Chinese Falun Gong practitioner

Guo Xiaojun (郭小军 (Guō Xiǎojūn)) is a Chinese university lecturer and practitioner of Falun Gong who has twice been imprisoned by the government of the People's Republic of China on charges of "using a heretical organization to subvert the law". Amnesty International considers him a prisoner of conscience.

==First arrest==

At the time of his first arrest, Guo worked as a lecturer at Shanghai Jiao Tong University in Shanghai, in the Department of Electronics and Information Science. In 2001, he was arrested by the Chinese government for distributing Falun Gong literature, following the 1999 ban on the religion by the Chinese government. He was imprisoned in a labor camp until 2004.

==Second arrest==
On 7 January 2010, Guo was arrested without a warrant at his home in Shanghai by eight plainclothes police officers. According to Guo's wife Xu Wenxin, one officer shoved Guo to the ground, cutting his head. His home was searched, and his cell phone, laptop computer, books, and other items were confiscated by the arresting officers. He was then taken to the Shanghai Baoshan District Detention Center. On 18 January, Guo's interrogation began. He alleges that he was deprived of sleep and food, and that his interrogators threatened to arrest Xu Wenxin, who is also a Falun Gong practitioner, unless Guo signed a confession. Guo signed a statement agreeing that he was guilty of the charge of using a heretical organization to subvert the law.

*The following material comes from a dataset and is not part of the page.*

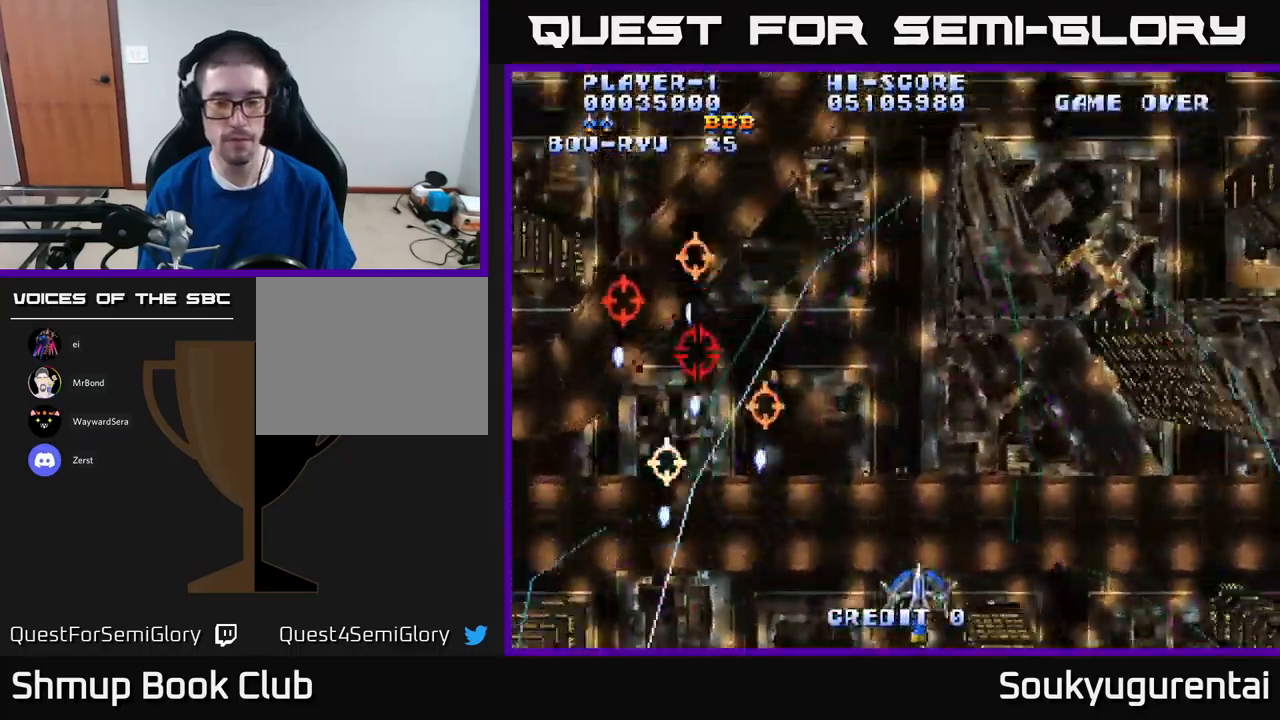
{"dt_ms": 500, "buttons": ["A", "DPAD_UP"], "left_stick": "center", "right_stick": "center", "events": [[133, "DPAD_RIGHT", "up"], [150, "DPAD_LEFT", "down"], [233, "DPAD_UP", "down"], [333, "A", "up"], [383, "DPAD_LEFT", "up"], [400, "A", "down"]]}
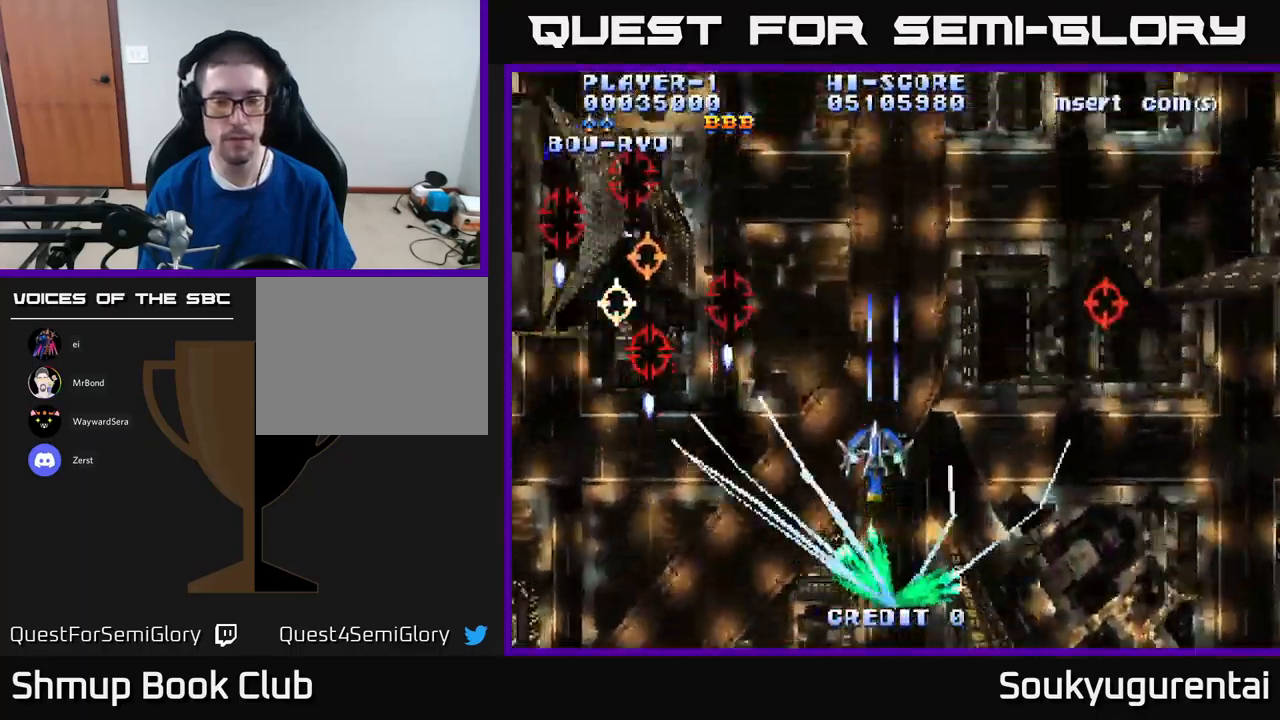
{"dt_ms": 500, "buttons": ["A"], "left_stick": "center", "right_stick": "center", "events": [[16, "DPAD_LEFT", "down"], [33, "DPAD_UP", "up"], [116, "DPAD_LEFT", "up"], [133, "DPAD_DOWN", "down"], [333, "DPAD_DOWN", "up"]]}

In the course of Guo's legal case, his family hired five successive lawyers, each of which withdrew following alleged government pressure. One lawyer reported that he was told by the Beijing Judicial Bureau that he would be disbarred if he chose to defend Guo. On 7 July 2010, Guo was convicted on the basis of his confession and sentenced to four years' imprisonment; because his current lawyer was not informed by authorities of the date of the hearing, Guo had no legal representation at his trial. Guo stated after the verdict that he wished to retract his confession, reiterating his claim that it was obtained through torture, but the judge prevented him from finishing his statement.

In March 2011, Amnesty International reported that Guo was suffering from a "serious eye condition" for which prison authorities were denying him treatment.

==International reaction==
Amnesty International designated Guo Xiaojun a "prisoner of conscience", "imprisoned solely because of his beliefs", and launched multiple international letter-writing campaigns on his behalf. The US State Department listed his imprisonment as an "abuse of religious freedom" in its 2010 International Religious Freedom Report. Charles Tannock of the European Parliament raised his case with the EP Commission for Human Rights, which in turn called on the Chinese government "to respect the freedom of religious belief and practice". The United Nations Special Rapporteur on freedom of religion or belief, Heiner Bielefeldt, submitted Guo's allegations to the Chinese authorities in his 2011 report, noting the "continued violations of freedom of religion or belief suffered by Falun Gong practitioners in China". The Chinese government declined to reply.